__The task__. Change each "Uncategorized" in the records below to "General" and write out all their text lines again with nothing else altered, leaving out the pictures.

__Entries shown__.
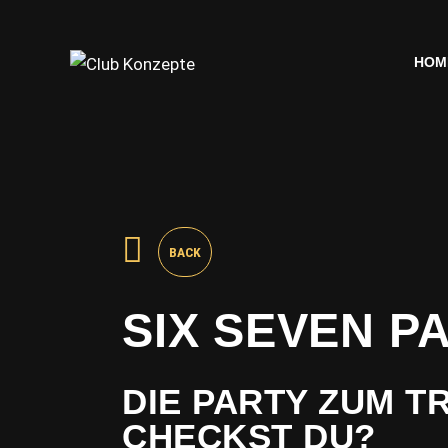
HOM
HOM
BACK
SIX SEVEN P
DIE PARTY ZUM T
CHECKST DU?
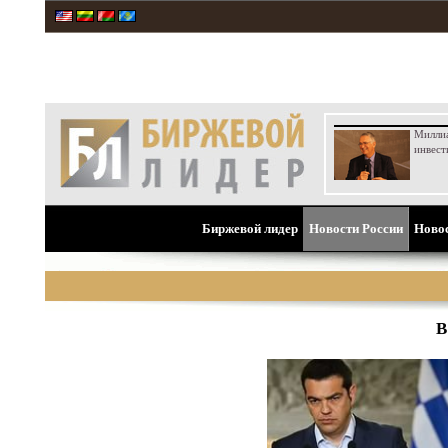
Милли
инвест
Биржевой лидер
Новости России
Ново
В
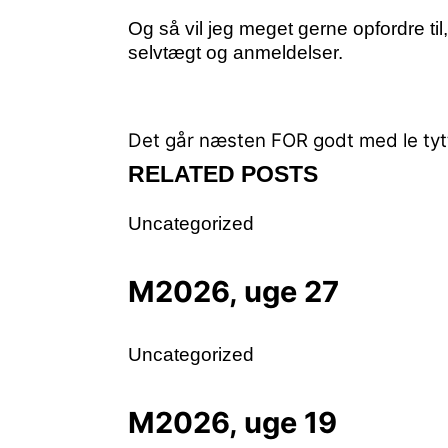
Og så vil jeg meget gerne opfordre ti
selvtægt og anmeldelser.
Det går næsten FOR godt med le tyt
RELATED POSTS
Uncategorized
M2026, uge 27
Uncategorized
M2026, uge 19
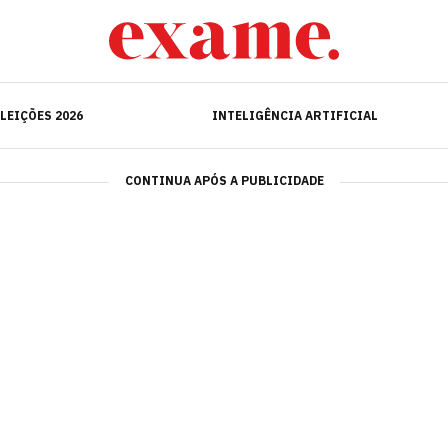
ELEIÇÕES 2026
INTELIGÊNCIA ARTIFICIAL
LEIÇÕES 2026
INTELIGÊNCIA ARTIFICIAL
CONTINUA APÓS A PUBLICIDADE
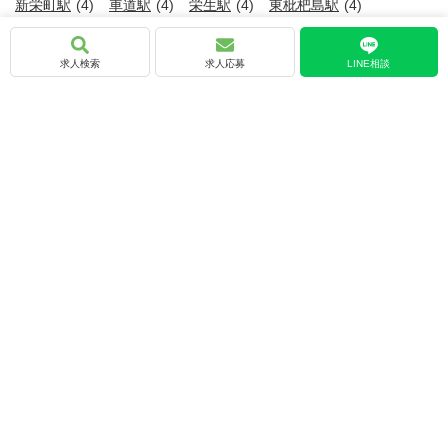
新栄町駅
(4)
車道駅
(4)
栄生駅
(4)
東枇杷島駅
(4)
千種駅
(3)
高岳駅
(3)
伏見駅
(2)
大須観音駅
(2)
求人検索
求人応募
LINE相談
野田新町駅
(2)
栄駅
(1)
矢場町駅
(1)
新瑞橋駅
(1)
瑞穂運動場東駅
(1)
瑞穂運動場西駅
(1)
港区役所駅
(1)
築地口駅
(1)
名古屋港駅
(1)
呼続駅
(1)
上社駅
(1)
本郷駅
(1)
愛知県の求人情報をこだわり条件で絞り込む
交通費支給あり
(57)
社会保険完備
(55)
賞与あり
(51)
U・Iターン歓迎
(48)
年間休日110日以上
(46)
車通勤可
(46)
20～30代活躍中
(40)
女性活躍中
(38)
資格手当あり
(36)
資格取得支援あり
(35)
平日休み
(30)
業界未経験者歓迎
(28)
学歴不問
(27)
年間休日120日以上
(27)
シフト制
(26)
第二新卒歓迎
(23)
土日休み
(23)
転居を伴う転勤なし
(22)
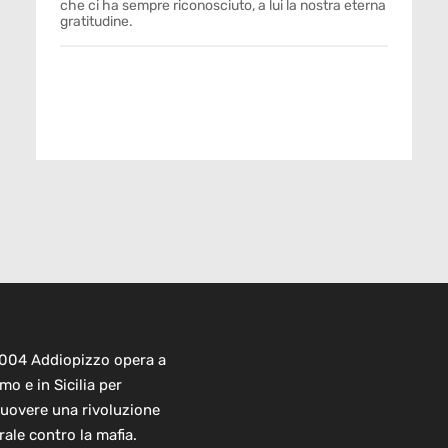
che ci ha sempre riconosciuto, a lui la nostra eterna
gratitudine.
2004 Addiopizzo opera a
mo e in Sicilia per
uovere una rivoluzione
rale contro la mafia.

__Written answer__.
HOM
HOM
BACK
SIX SEVEN P
DIE PARTY ZUM T
CHECKST DU?
Милли
инвест
Биржевой лидер
Новости России
Ново
В
Og så vil jeg meget gerne opfordre ti
selvtægt og anmeldelser.
Det går næsten FOR godt med le tyt
RELATED POSTS
General
M2026, uge 27
General
M2026, uge 19
ELEIÇÕES 2026
INTELIGÊNCIA ARTIFICIAL
LEIÇÕES 2026
INTELIGÊNCIA ARTIFICIAL
CONTINUA APÓS A PUBLICIDADE
新栄町駅
(4)
車道駅
(4)
栄生駅
(4)
東枇杷島駅
(4)
千種駅
(3)
高岳駅
(3)
伏見駅
(2)
大須観音駅
(2)
求人検索
求人応募
LINE相談
野田新町駅
(2)
栄駅
(1)
矢場町駅
(1)
新瑞橋駅
(1)
瑞穂運動場東駅
(1)
瑞穂運動場西駅
(1)
港区役所駅
(1)
築地口駅
(1)
名古屋港駅
(1)
呼続駅
(1)
上社駅
(1)
本郷駅
(1)
愛知県の求人情報をこだわり条件で絞り込む
交通費支給あり
(57)
社会保険完備
(55)
賞与あり
(51)
U・Iターン歓迎
(48)
年間休日110日以上
(46)
車通勤可
(46)
20～30代活躍中
(40)
女性活躍中
(38)
資格手当あり
(36)
資格取得支援あり
(35)
平日休み
(30)
業界未経験者歓迎
(28)
学歴不問
(27)
年間休日120日以上
(27)
シフト制
(26)
第二新卒歓迎
(23)
土日休み
(23)
転居を伴う転勤なし
(22)
che ci ha sempre riconosciuto, a lui la nostra eterna
gratitudine.
2004 Addiopizzo opera a
mo e in Sicilia per
uovere una rivoluzione
rale contro la mafia.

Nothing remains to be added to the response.